Als Behörde ist es unsere Aufgabe, das Kärntner Schulgesetz umzusetzen. Gibt es Kleinschulen, die langfristig nicht mehr gewährleisten können, dass mehr als 30 Schüler vor Ort sind und gleichzeitig auch mehrere Schulen in dieser Gemeinde gibt, muss die Behörde tätig werden. Die Bildungsbehörde wurde bei mündlichen Verhandlungen des Verwaltungsgerichts bestätigt. Es schließen die Volksschulen Klein St. Veit in Völkermarkt, die Volksschule St. Egiden, die Expositur Tiffen und die VS Sörg. In den ländlichen Regionen werden Schulen kleiner, weil die Geburtenzahlen zurückgehen. Laut dem Kärntner Schulgesetz muss in jeder Gemeinde eine Schule bestehen – unabhängig von der Schüleranzahl.

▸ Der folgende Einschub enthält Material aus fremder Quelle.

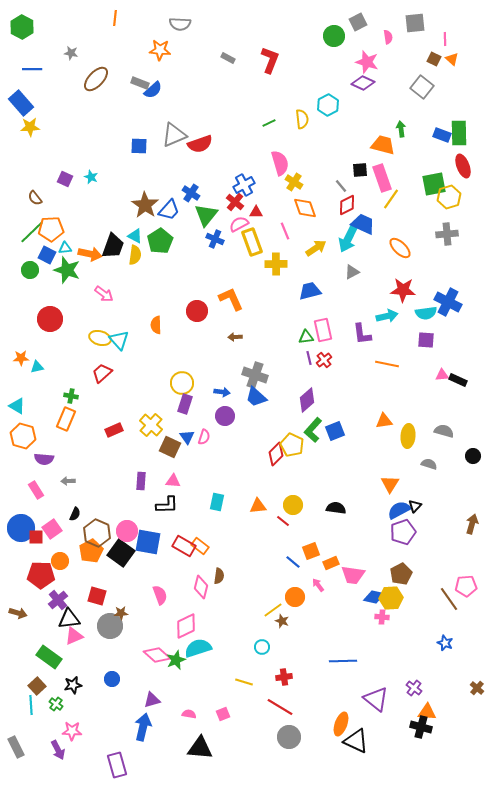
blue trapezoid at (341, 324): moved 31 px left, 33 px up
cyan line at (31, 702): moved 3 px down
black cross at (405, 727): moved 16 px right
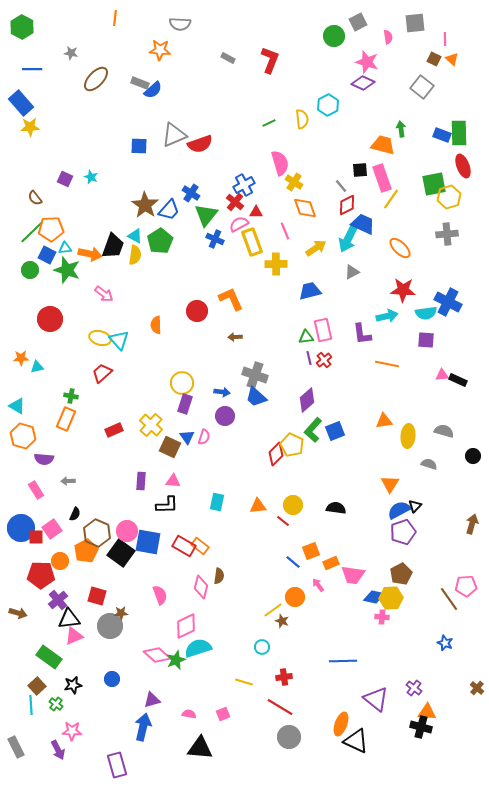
orange pentagon at (91, 551): moved 5 px left
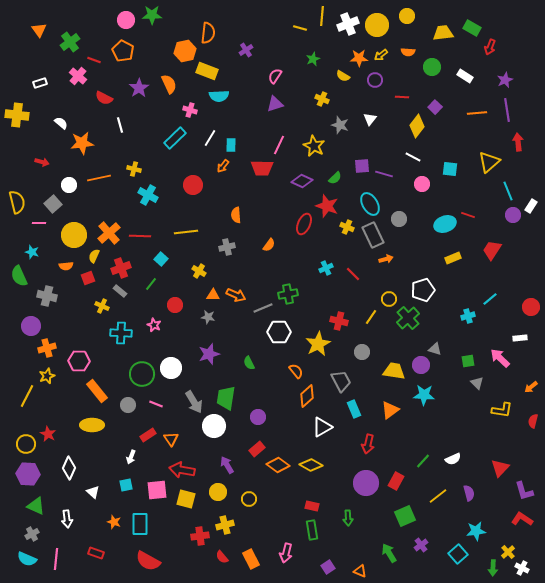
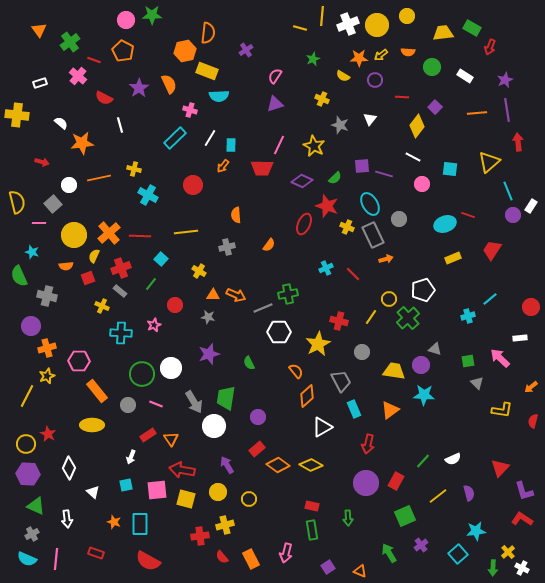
pink star at (154, 325): rotated 24 degrees clockwise
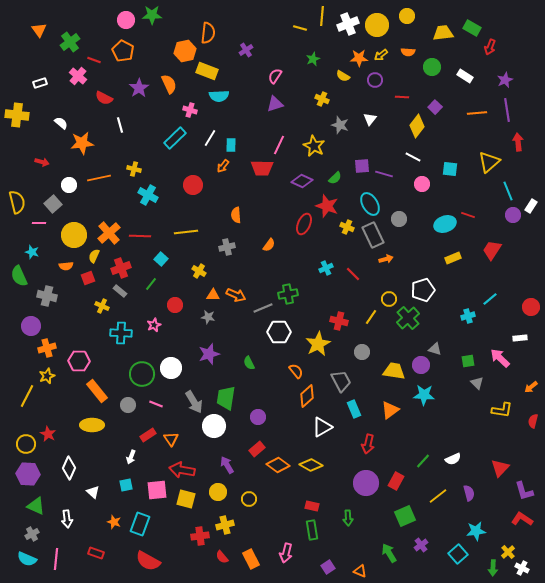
cyan rectangle at (140, 524): rotated 20 degrees clockwise
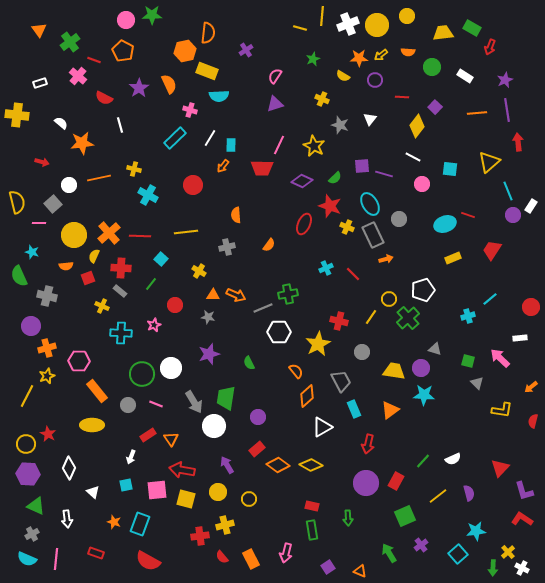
red star at (327, 206): moved 3 px right
red cross at (121, 268): rotated 24 degrees clockwise
green square at (468, 361): rotated 24 degrees clockwise
purple circle at (421, 365): moved 3 px down
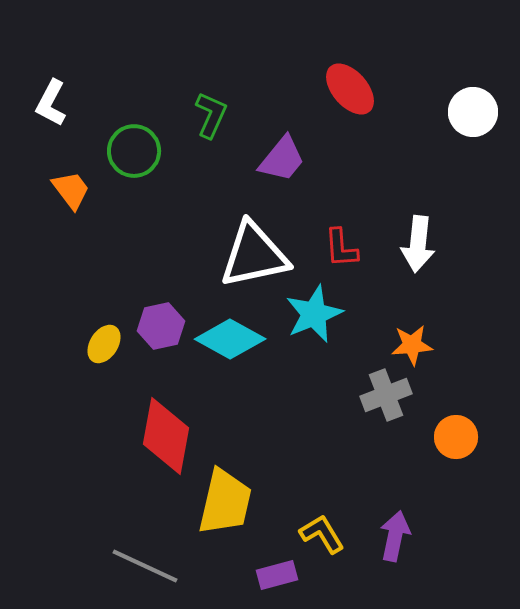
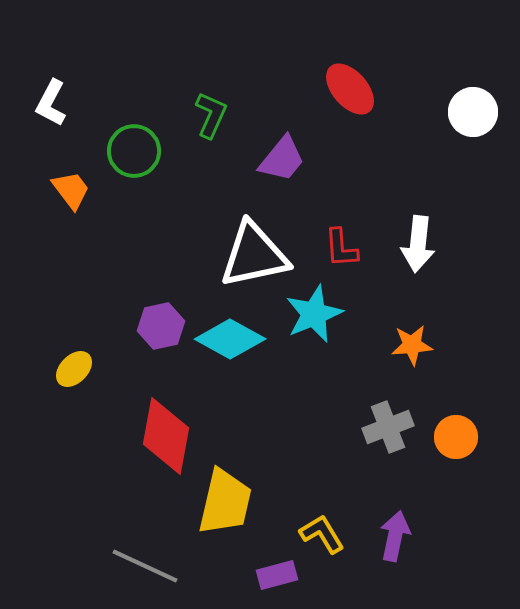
yellow ellipse: moved 30 px left, 25 px down; rotated 12 degrees clockwise
gray cross: moved 2 px right, 32 px down
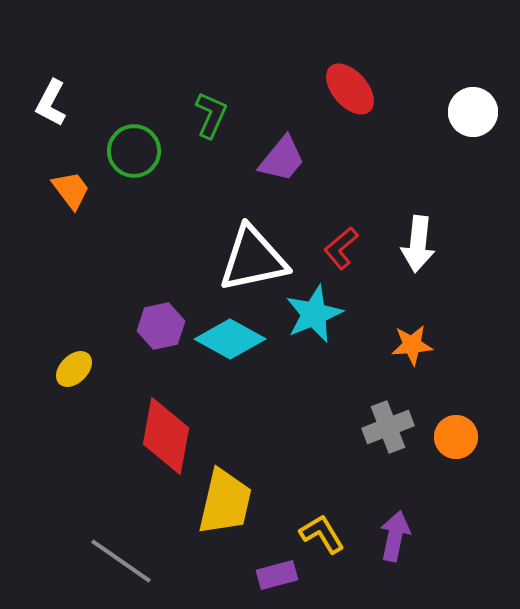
red L-shape: rotated 54 degrees clockwise
white triangle: moved 1 px left, 4 px down
gray line: moved 24 px left, 5 px up; rotated 10 degrees clockwise
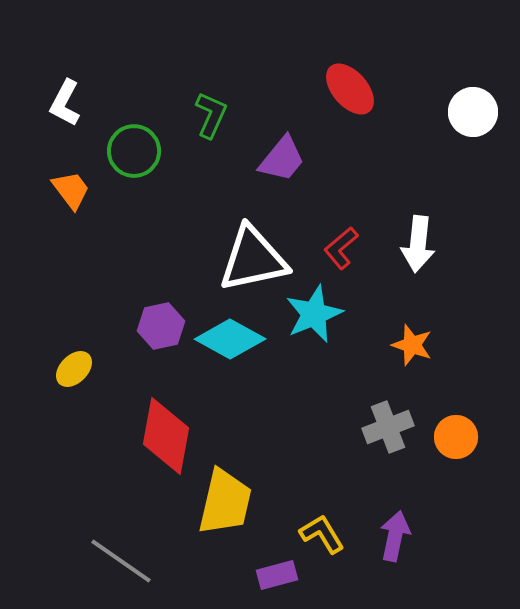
white L-shape: moved 14 px right
orange star: rotated 24 degrees clockwise
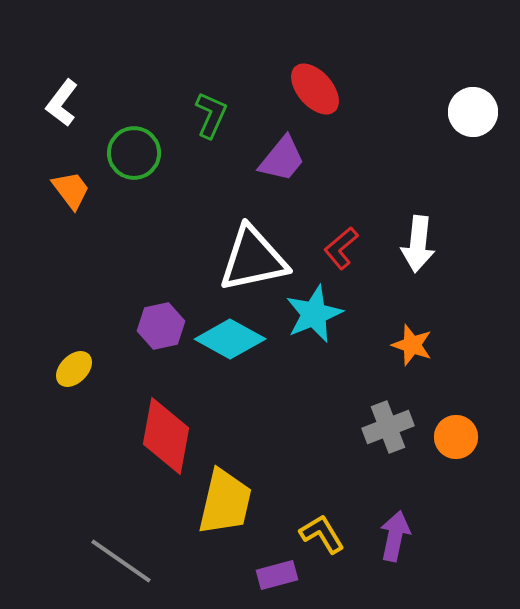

Wieso sind die Schultaschen im digitalen Zeitalter noch immer so schwer?
Schulbücher kann man nicht weglassen – alles zu digitalisieren ist unmöglich. Künstliche Intelligenz, soziale Medien und digitale Endgeräte sind Einhilfsmittel, dürfen aber nicht das einzige Mittel sein. Die Kinder benötigen daher nach wie vor Schulbücher..
Wie fällt das Fazit zur Geräteinitiative "Digitales Lernen" des Bundes?
Unterschiedlich. Jede Schule ist angehalten, ein Digitalisierungskonzept vorzulegen, damit sie diese digitalen Endgeräte zur Verfügung gestellt bekommen. Wir bemerken, dass sich die Nutzung von Jahr zu Jahr verändert. Dass teilweise großer Nachholbedarf bei der Schulung der Lehrkräfte besteht, ist uns bewusst.